Try it
Set down every entry word for word. Omit the pictures.
[Records supplied]
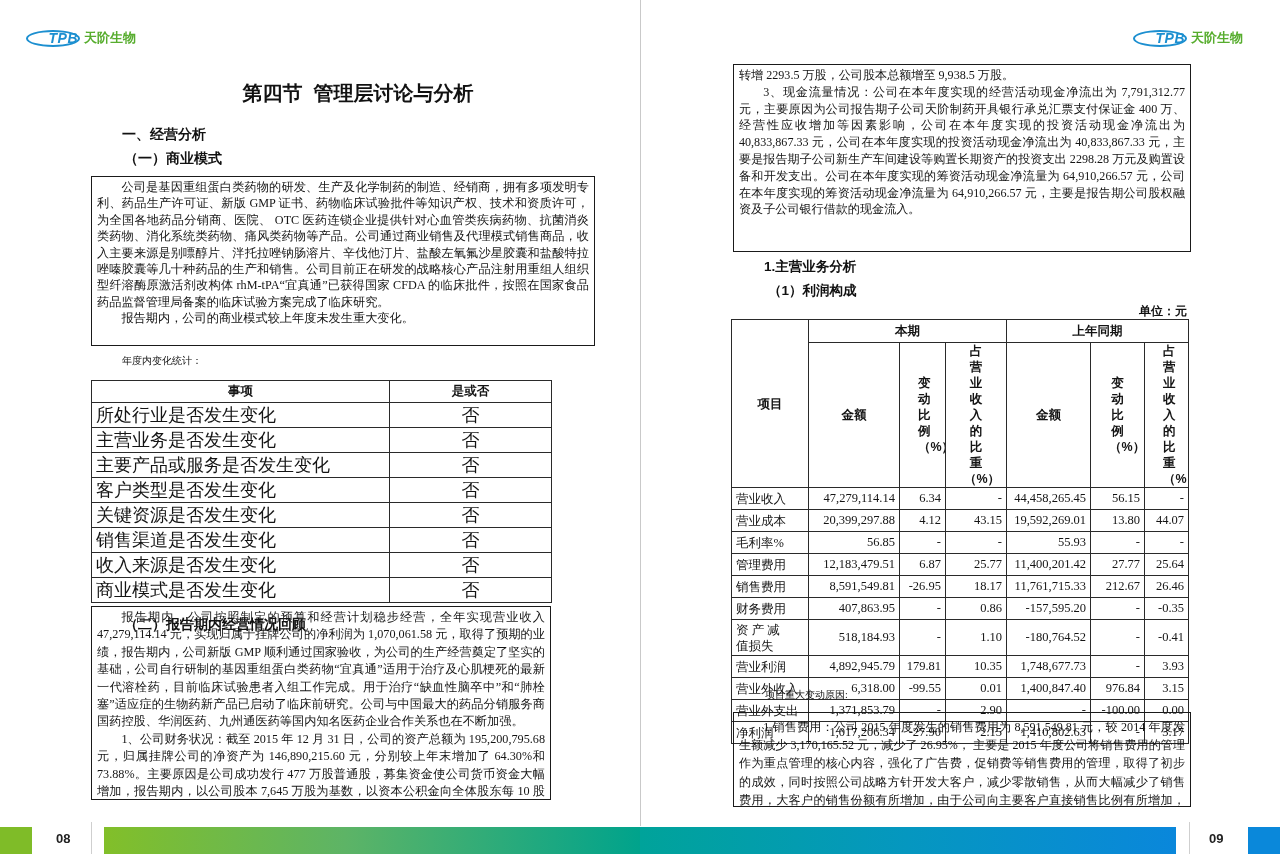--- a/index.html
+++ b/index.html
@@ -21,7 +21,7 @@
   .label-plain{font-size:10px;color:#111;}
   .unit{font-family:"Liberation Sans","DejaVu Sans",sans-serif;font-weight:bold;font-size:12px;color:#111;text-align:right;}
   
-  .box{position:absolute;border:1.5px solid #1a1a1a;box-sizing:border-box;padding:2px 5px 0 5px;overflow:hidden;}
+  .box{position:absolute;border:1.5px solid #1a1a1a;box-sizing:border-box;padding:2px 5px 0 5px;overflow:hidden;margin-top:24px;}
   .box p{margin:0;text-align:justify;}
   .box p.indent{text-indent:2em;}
[/Records supplied]
Solution
--- a/index.html
+++ b/index.html
@@ -21,7 +21,7 @@
   .label-plain{font-size:10px;color:#111;}
   .unit{font-family:"Liberation Sans","DejaVu Sans",sans-serif;font-weight:bold;font-size:12px;color:#111;text-align:right;}
   
-  .box{position:absolute;border:1.5px solid #1a1a1a;box-sizing:border-box;padding:2px 5px 0 5px;overflow:hidden;}
+  .box{position:absolute;border:1.5px solid #1a1a1a;box-sizing:border-box;padding:2px 5px 0 5px;overflow:hidden;margin-top:24px;}
   .box p{margin:0;text-align:justify;}
   .box p.indent{text-indent:2em;}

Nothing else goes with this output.